Sunday, April 12, 2009

Archbishop condemns pregnancy ads

The incoming Archbishop of Westminster has called on Catholics to oppose proposals to allow pregnancy advisory services to advertise on TV and radio.

The services, some of which provide abortion information, would get airtime as part of proposals aimed at reducing teenage pregnancy and sexual infection.

The Most Rev Vincent Nichols also urged Catholics to fight more condom adverts.

He said existing condom ads "demeaned" young people by depicting "drunken" and "casual sex on the street corner".

The new archbishop was appointed by the Pope last week - replacing Cardinal Cormac Murphy-O'Connor - and will be installed at Westminster Cathedral on 21 May.

The idea to advertise pregnancy advisory services is part of a review of advertising codes by the Committee of Advertising Practice (CAP) and the Broadcast Committee on Advertising Practice (BCAP).

The proposals also suggest relaxing restrictions on condom adverts, such as showing them before the 2100 watershed, although not around programmes aimed at children under the age of 10.

Currently, Channel 4 is the only outlet where condoms can be advertised from 1900.

BCAP said the Independent Advisory Group on Sexual Health had called for the changes after a rise in teenage pregnancy and sexually transmitted infections.

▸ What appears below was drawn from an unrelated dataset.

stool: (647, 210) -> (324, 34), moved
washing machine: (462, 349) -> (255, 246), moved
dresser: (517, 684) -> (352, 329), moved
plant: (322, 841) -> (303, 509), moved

It pointed to figures which showed more than 11,000 under-16s were diagnosed with chlamydia, herpes, gonorrhoea, syphilis or genital warts from 2002 to 2006.

Adverts for pregnancy advisory services would have to make it clear whether it referred women for abortions.

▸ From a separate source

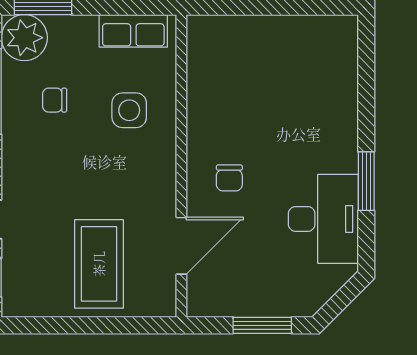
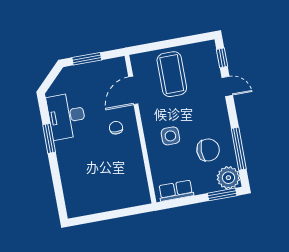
chair: (55, 100) -> (208, 150), width x1.87, depth x1.87
side table: (129, 110) -> (170, 136), moved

The two committees will oversee a public consultation, which closes on 19 June. The consultation is UK-wide, but any changes would not necessarily be applied across the UK.

'Reflect reality'

Archbishop Nichols urged Catholics in England and Wales to respond to the consultation, saying that the country would not expect abortion to be advertised "alongside a packet of crisps".

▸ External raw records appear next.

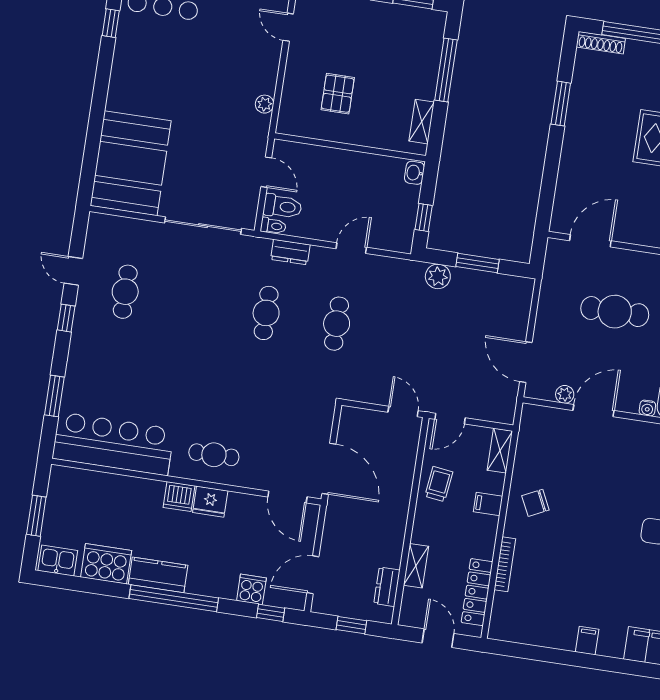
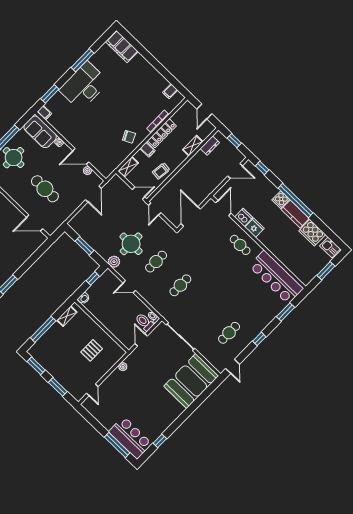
dresser: (290, 252) -> (154, 302), removed
door: (73, 271) -> (233, 366), moved
plant: (438, 276) -> (114, 262), moved
round table: (401, 323) -> (131, 244), added
door: (329, 469) -> (191, 216), moved
dishwasher: (179, 497) -> (244, 217), moved
cooker: (251, 589) -> (281, 200), moved
locker: (477, 592) -> (162, 133), moved
filing cabinet: (587, 641) -> (170, 91), moved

He said: "Advertisements should be truthful and tasteful.

"I doubt that any intended adverts about abortion would be fully truthful and tell the whole truth of the effects of abortion in a woman's life.

"I seriously wonder if any advertisements for the use of condoms would be tasteful because the ones we have at the moment are demeaning of the young people of this country.

"They depict casual sex on the street corner and drunken sex. I do not think these things do anything to genuinely help young people to understand themselves in their own dignity and in the proper meaning of what human sexuality is about."

He said while the media often claimed its role was to "reflect reality", it also had a "responsibility to put something in front of people to which they can aspire".

The archbishop - formerly the Archbishop of Birmingham - suspected advertising involving abortion services would present it as a "simple solution", he said.

"But in fact it has traumatic implications in women's lives," he said.

Honest facts

The proposals would mean that for the first time pregnancy advisory services advertisements that were not government approved would be permitted on broadcast media.

Marie Stopes International, one of Britain's biggest independent pregnancy advisory services, whose clinicians also perform abortions, has said it would immediately consider running adverts.

When the proposals were announced last month Simon Blake, chief executive of Brook - which offers sexual health advice and services to young people - said the move would help people obtain accurate information.

"Clear, honest, factual advertising about services which provide honest messages is clearly going to be part of shifting the balance away from this over-sexualised media," he said.

But John Smeaton, national director of the Society for the Protection of Unborn Children, said the move would "further commercialise the killing of unborn children".

In a wide-ranging interview with the Press Association, Archbishop Nichols added that the Catholic Church's teaching on sexual morality presented a "high ideal". He said he acknowledged the "struggle" in people's lives to live in accordance with "the dignity that God has given us".

Asked about Church teaching on gay relationships, the archbishop said "respect" was due to everybody, regardless of sexual orientation.

"In good Catholic eyes a person's sexual orientation does not matter. Where morality comes in is in their behaviour."

The archbishop also criticised a motion to be put before the National Union of Teachers conference calling on religious groups of any faith to have "no place" in the control and management of schools.